Oireachtas Joint and Select Committees

Tuesday, 16 January 2018

Joint Oireachtas Committee on Communications, Climate Action and Environment

Energy Policy: Discussion

5:00 pm

Photo of Eamon RyanEamon Ryan (Dublin Bay South, Green Party) | Oireachtas source

Well done to Mr. Blaney, the chairman of the board of regulators of the Agency for the Cooperation of Energy Regulators, ACER. Also from Ireland are the CEO of Ofgem, the UK regulator, and the Permanent Secretary of the UK Department with responsibility. We have just sent over one of our best grid people to run the UK's grid for it. We are good at this, but we will no longer be good if we delay on solar. Now is the time to do it. While there is a risk to the industry and solar has to be built up, there is also a risk to the people in the industry who have been working on this for ten years and crying because every obstacle has been put in their way. It is time for that to stop.

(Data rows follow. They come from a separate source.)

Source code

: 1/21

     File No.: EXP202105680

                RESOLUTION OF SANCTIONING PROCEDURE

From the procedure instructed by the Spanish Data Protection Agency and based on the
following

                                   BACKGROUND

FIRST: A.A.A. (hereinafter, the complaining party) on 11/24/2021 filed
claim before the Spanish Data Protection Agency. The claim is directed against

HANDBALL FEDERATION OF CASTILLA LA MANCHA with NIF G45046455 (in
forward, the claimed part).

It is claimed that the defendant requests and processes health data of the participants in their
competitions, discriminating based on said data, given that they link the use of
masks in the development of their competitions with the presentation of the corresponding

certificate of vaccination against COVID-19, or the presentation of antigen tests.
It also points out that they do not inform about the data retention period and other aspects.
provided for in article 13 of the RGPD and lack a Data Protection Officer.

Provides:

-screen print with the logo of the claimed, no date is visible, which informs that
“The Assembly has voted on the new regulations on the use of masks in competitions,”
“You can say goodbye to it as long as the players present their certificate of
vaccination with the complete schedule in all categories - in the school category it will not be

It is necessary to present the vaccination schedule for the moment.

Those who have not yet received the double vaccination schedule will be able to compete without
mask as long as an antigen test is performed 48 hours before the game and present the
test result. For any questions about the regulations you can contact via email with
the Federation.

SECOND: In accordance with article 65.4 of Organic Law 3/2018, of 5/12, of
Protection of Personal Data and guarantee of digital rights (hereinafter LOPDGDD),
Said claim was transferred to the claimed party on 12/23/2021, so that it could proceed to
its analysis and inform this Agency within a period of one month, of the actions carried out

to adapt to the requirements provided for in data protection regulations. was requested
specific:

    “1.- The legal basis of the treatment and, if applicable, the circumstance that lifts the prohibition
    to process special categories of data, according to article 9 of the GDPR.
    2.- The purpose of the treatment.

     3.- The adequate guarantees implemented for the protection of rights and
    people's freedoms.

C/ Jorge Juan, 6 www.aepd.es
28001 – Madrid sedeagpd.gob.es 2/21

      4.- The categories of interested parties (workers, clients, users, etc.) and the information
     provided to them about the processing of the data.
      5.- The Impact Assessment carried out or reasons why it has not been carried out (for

As we stated in our submission, there should be a support price on export only. That encourages efficiencies and helps to fold the envelope and play our bit in a connected system that has to balance the grid locally. It needs to go beyond a grant or community scheme. Everyone needs to be involved because what Deputy Dooley said was true. Ultimately, what matters in this is politics, specifically public and political support for a transition. Technology is not the issue. We will learn and make mistakes, but we must have public support. We will get it when people feel like they are a part of it, understand it and benefit from it. This will not just unlock solar generation, but also EVs, heat pumps, efficiencies, retrofits and everything else. It will unlock the farming community, which has to be on the green side. It already is, and it is begging for some kind of support for putting tech on a barn.

I would be interested in the regulator's opinion regarding a support price on export only. It would not have a large effect, and certainly not in the next five years. If it suddenly became a runaway success with 3 GW, we could manage that, but it is time to support rooftop solar and community energy. We must do it now.